Differentiating the mgf, we have for $X\sim N(\mu,\sigma^2)$, \begin{align*} \E(X) & = \psi'(0) = (\mu+\sigma^2 0)1=\mu\\ \Var(X) &= \E(X^2)-(\E (X))^2 = \psi''(0)-\mu^2= \sigma^2 1 + (\mu+0)^2 1 - \mu^2 = \sigma^2. \end{align*}

The Gaussian distribution is one of the most important distributions. The central limit theorem (see Section 8.9 for details) informally states that a sum of many independent random variables is approximately a Gaussian distribution. As a consequence, quantities that are sums of a large number of independent random factors are approximately Gaussian. Examples include performance measures like IQ test results and physiological measurements like height.

The R code below graphs the pdf of the Gaussian distribution for different values of $\sigma$ and $\mu$.
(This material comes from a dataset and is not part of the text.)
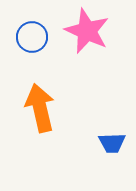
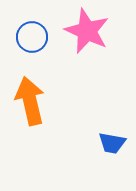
orange arrow: moved 10 px left, 7 px up
blue trapezoid: rotated 12 degrees clockwise
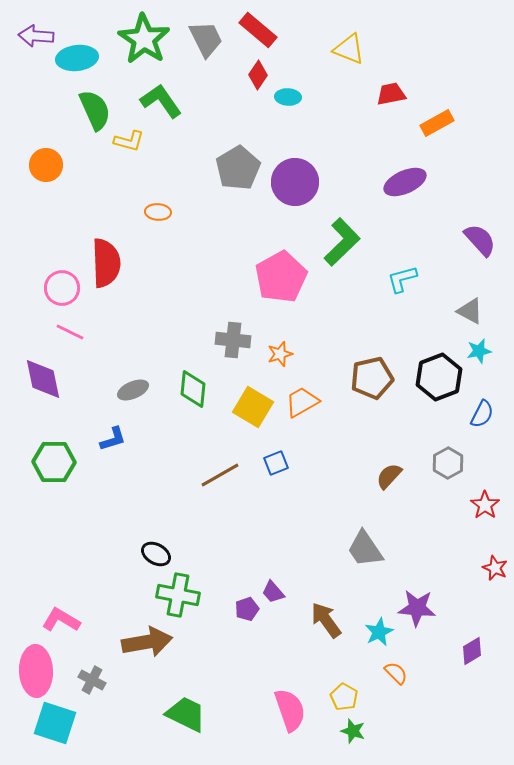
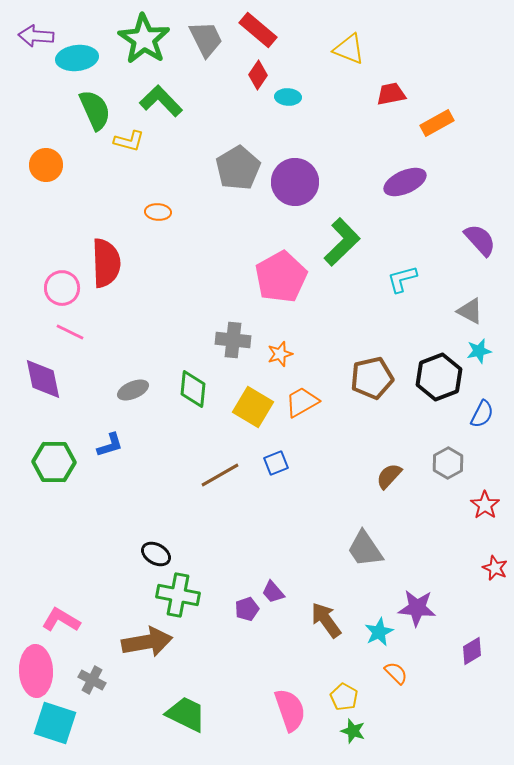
green L-shape at (161, 101): rotated 9 degrees counterclockwise
blue L-shape at (113, 439): moved 3 px left, 6 px down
x = seq(-8, 8, length.out = 100)
gf = function(x, s) exp(-x^2/(2 * s^2))/(sqrt(2 * pi) *
    s)
R = stack(list(`$\\sigma=1$` = gf(x, 1), `$\\sigma=2$` = gf(x,
    2), `$\\sigma=3$` = gf(x, 3), `$\\sigma=4$` = gf(x,
    4)))
# below, x is recycled four times
names(R) = c("y", "sigma")
R$x = x
qplot(x, y, color = sigma, main = "Gaussian pdf functions",
    lty = sigma, lwd = I(2), geom = "line", xlab = "$x$",
    ylab = "$f_X(x)$", data = R)

x = seq(-4, 4, length = 100)
y1 = dnorm(x, 0, 1)
y2 = dnorm(x, 1, 1)
y3 = dnorm(x, 0, 2)
y4 = pnorm(x, 0, 1)
y5 = pnorm(x, 1, 1)
y6 = pnorm(x, 0, 2)
D = data.frame(probability = c(y1, y2, y3, y4, y5,
    y6))
D$x = x
D$parameter[1:100] = "$N(0,1)$"
D$parameter[301:400] = "$N(0,1)$"
D$parameter[101:200] = "$N(1,1)$"
D$parameter[401:500] = "$N(1,1)$"
D$parameter[201:300] = "$N(0,2)$"
D$parameter[501:600] = "$N(0,2)$"
D$type[1:300] = "$f_X(x)$"
D$type[301:600] = "$F_X(x)$"
qplot(x, probability, data = D, main = "Gaussian pdf and cdf functions",
    geom = "area", facets = parameter ~ type, xlab = "$x$",
    ylab = "")